First in a series on tax policy.
When George W. Bush was sworn into office as president in January 2001, he inherited a record budget surplus. Five weeks later, he addressed a joint session of Congress, urging lawmakers to act swiftly on his signature campaign promise: $1.6 trillion in tax cuts.
"I hope you'll join me in standing firmly on the side of the people," the president said. "See, the growing surplus exists because taxes are too high and government is charging more than it needs. The people of America have been overcharged, and on their behalf, I'm here asking for a refund."
Republicans cheered.

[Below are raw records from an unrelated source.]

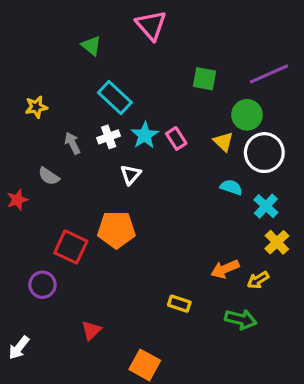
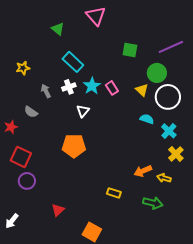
red square: (71, 247) -> (21, 157), moved
yellow arrow: (258, 280) -> (164, 178), turned 48

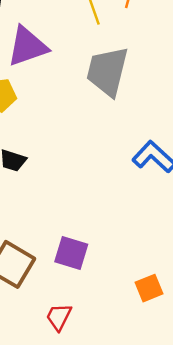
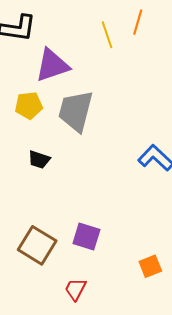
gray trapezoid: (107, 71) -> (76, 111), moved

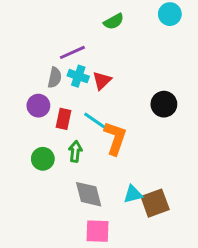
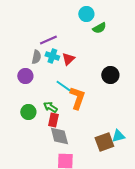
cyan circle: (170, 14) -> (86, 14), moved
green semicircle: (114, 21) -> (99, 28), moved
red rectangle: (63, 119) -> (53, 120), moved
green arrow: (75, 151) -> (50, 107), turned -64
cyan triangle: (133, 194) -> (118, 136), moved

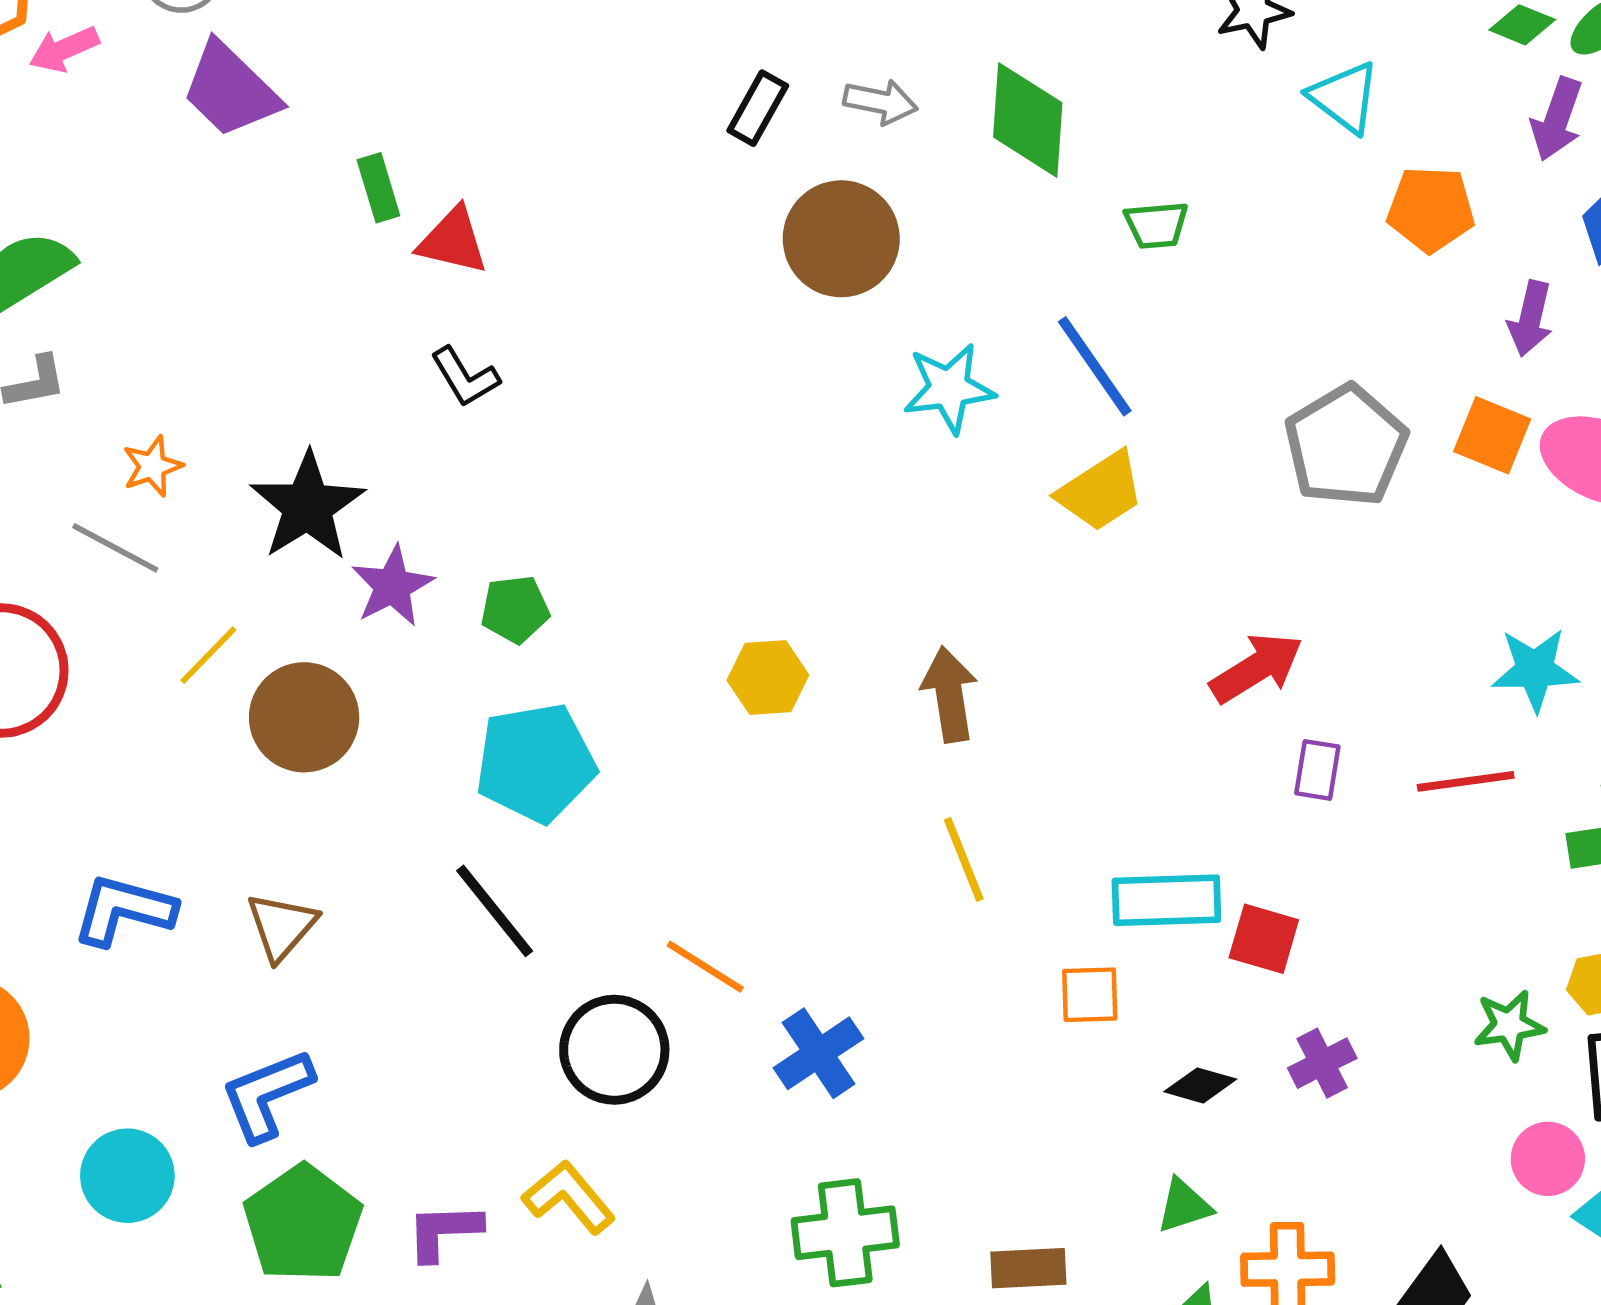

But Democrats were deeply skeptical of a tax cut based on projections of a $5.6 trillion surplus over 10 years that, in fact, never came about. At the time, North Dakota's Kent Conrad was the ranking Democrat on the Senate Budget Committee.
"The tax cut is simply too big," he said. "No. 2, it is unfair. It goes primarily to the wealthiest among us. Forty percent of the benefit goes to the wealthiest 1 percent in this country."
And House Democratic Leader Richard Gephardt of Missouri had a dire warning: "This is a mistake that we will pay for for years to come!"
Nonetheless, Republicans pushed two big tax packages through Congress in 2001 and 2003. The measures cut marginal rates on personal income taxes. They gradually reduced the estate tax so it disappeared altogether this year. In 2003, they slashed taxes on dividends and capital gains. But to comply with budget and procedural rules, Republicans had to let all those cuts expire, most of them after 10 years. And that is why the clock is now ticking down to Dec. 31 — when tax rates will return to pre-tax cut levels unless Congress acts.
Brown University congressional expert Wendy Schiller says that has put the Democrats in a tough position. If the tax cuts expire, the nation's fiscal outlook takes a great leap forward. "But if you let them expire," Schiller says, "then you're absolutely vulnerable to a charge of raising taxes."
Democrats are facing tough midterm elections. Republicans are already saying Democrats will let the biggest tax hike ever take place Jan. 1. "They seem proud to be raising taxes," said South Carolina Sen. Jim DeMint, "so we just need to make sure that America knows that."
But here's what the White House wants America to know: President Obama is sticking to his campaign promise to permanently extend tax cuts on all household income below $250,000. The president underscored that commitment while speaking in the Rose Garden last week.
"As Congress prepares to return to session," the president said, "my economic team is hard at work in identifying additional measures that could make a difference in both promoting growth and hiring in the short term, and increasing our economy's competitiveness in the long term — steps like extending the tax cuts for the middle class that are set to expire this year."
Extending those so-called middle-class tax cuts would cost the Treasury about $3 trillion over the next decade. Extending them for the top income tax brackets would cost another $700 billion. But Democrats say those cuts, which affect about 2 percent of taxpayers, should not be extended. Last month on ABC's This Week, House Speaker Nancy Pelosi defended letting those tax breaks lapse.
"I don't see any reason why we should renew a tax cut that only gives a tax cut to the wealthiest people in America, increases the deficit, and doesn't create jobs," she said.
Republicans say that's a recipe for disaster.
"The question is, should you be raising taxes?" says the Senate's No. 2 Republican, Arizona's Jon Kyl. "The answer is no! And so if the answer to that is no, then leave the tax rates where they are."
More and more congressional Democrats are also taking that view. One of them is that earlier tax cut critic Kent Conrad, who now chairs the Budget Committee.
"Because the economy continues weak, I would prefer to continue all the tax cuts, including those for the top end," he said, "but to sunset those for the top end at a time certain."
That time, Conrad says, could be 18 months from now if the economy is stronger. But with Republicans poised to pick up seats in the midterm elections, other leading Democrats prefer using the clout they still have to let the tax cuts for the wealthiest lapse. When asked last month whether tax breaks for the wealthy should be extended, Finance Committee Chairman Max Baucus said no: "I think not at this point. It's not necessary, frankly."
Baucus says the Senate will take up the expiring Bush tax cuts later this month. That could present Republicans with a tough choice: They could reluctantly back a partial extension of the tax cuts as proposed by Democrats, or they could block it, and risk also being blamed if taxes go up Jan. 1.